Droits de douanes américains : la France prête à céder si ses fleurons sont épargnés
Droits de douanes américains : la France prête à céder si ses fleurons sont épargnés

Pas question de tout accepter, mais pas non plus de tout bloquer. Alors que Washington menace d’appliquer une vague de droits de douane à compter du 1er août, la France se dit prête à lâcher du lest, à une condition : que ses secteurs d’exportation jugés stratégiques soient exclus du dispositif. L’aéronautique, les vins et spiritueux, les cosmétiques. En clair, tout ce qui incarne encore le haut de gamme français sur les marchés mondiaux. Laurent Saint-Martin, ministre délégué au Commerce extérieur, a plaidé pour une forme de compromis mesuré, à condition que l’essentiel soit préservé. En déplacement à Buenos Aires fin juin, il a tenu à rassurer sur l’unité européenne affichée face aux Américains. Contrairement aux débuts incertains de l’année, aucune voix discordante ne serait venue fragiliser la position commune des Vingt-Sept. Un front uni que le ministre voit comme un levier d’avenir pour négocier ailleurs dans le monde.

Une Europe unie, mais à géométrie variable

Selon Saint-Martin, les discussions se poursuivent dans les toutes dernières heures, les lignes bougent encore, mais le cadre général semble posé : une légère hausse des droits de douane serait acceptable, si elle s’accompagne de garanties fortes pour les exportateurs européens. Le ministre reconnaît néanmoins que les négociations restent ardues, d’autant que chaque État membre défend ses intérêts propres. À Bruxelles, la Commission pilote seule les échanges avec Washington, au nom de l’ensemble des pays de l’UE. L’objectif affiché reste le même : limiter les impacts de la décision américaine, tout en sauvegardant les points névralgiques des balances commerciales nationales.
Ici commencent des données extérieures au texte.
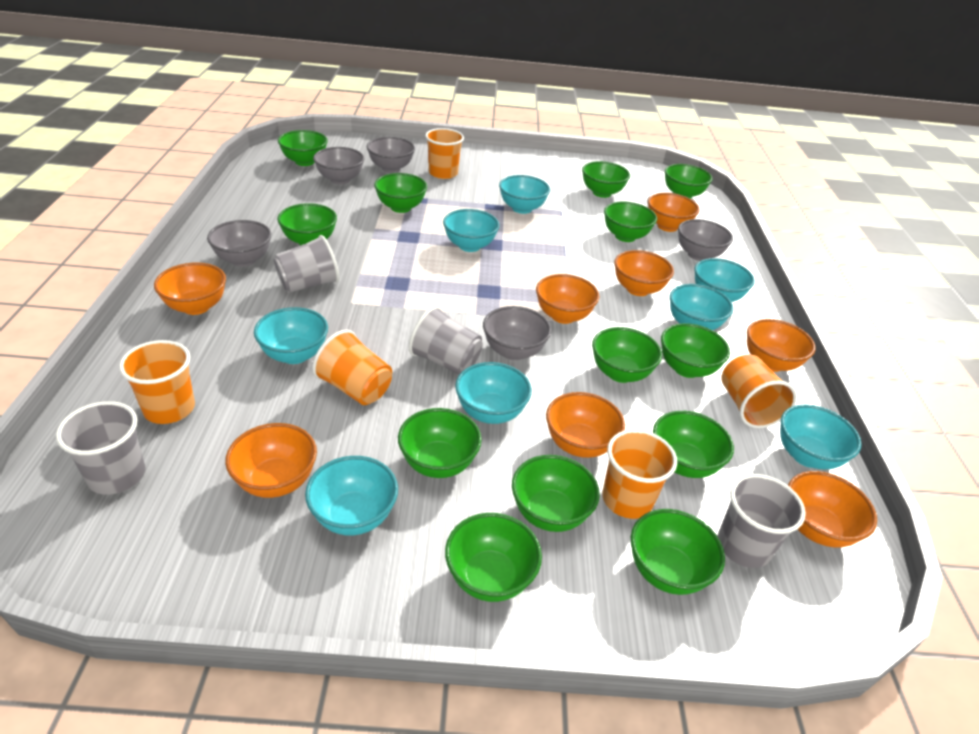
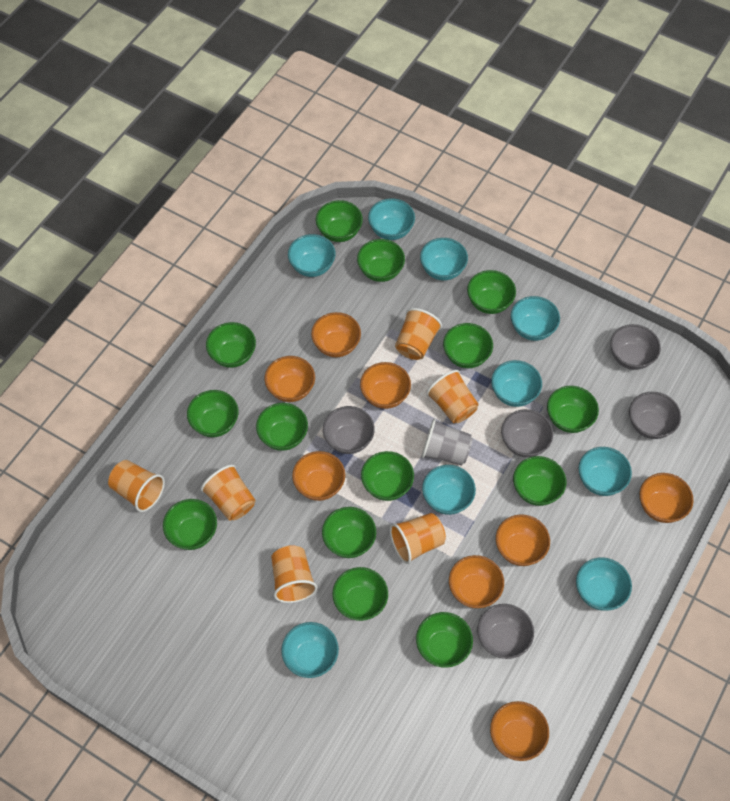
green bowl: 13 -> 14
grey cup: 4 -> 1
orange cup: 5 -> 6
turquoise bowl: 8 -> 9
Pour la France, la priorité est claire. Hors de question que l’aéronautique ou les produits emblématiques du luxe et de l’agroalimentaire soient pris dans la rafale des surtaxes.

Cap sur d’autres continents

Mais au-delà des États-Unis, le ministre projette déjà l’après. L’unité européenne, si elle tient jusqu’au bout, pourrait selon lui ouvrir d’autres perspectives : accords commerciaux avec l’Inde, les pays d’Asie du Sud-Est, l’Australie. Et peut-être même avec l’Amérique du Sud, à condition de retravailler l’accord du Mercosur, actuellement gelé. La France, notamment, continue de s’opposer à sa version actuelle, jugée trop laxiste sur la protection de la filière bovine. Revenu tout juste d’un déplacement en Amérique latine, Laurent Saint-Martin assure que les gouvernements brésilien et argentin seraient disposés à renégocier un protocole additionnel. À ses yeux, la balle est désormais dans le camp de la Commission européenne. En attendant, Paris garde le cap : faire front si nécessaire, mais ne pas refuser le compromis si l’essentiel peut être sauvé.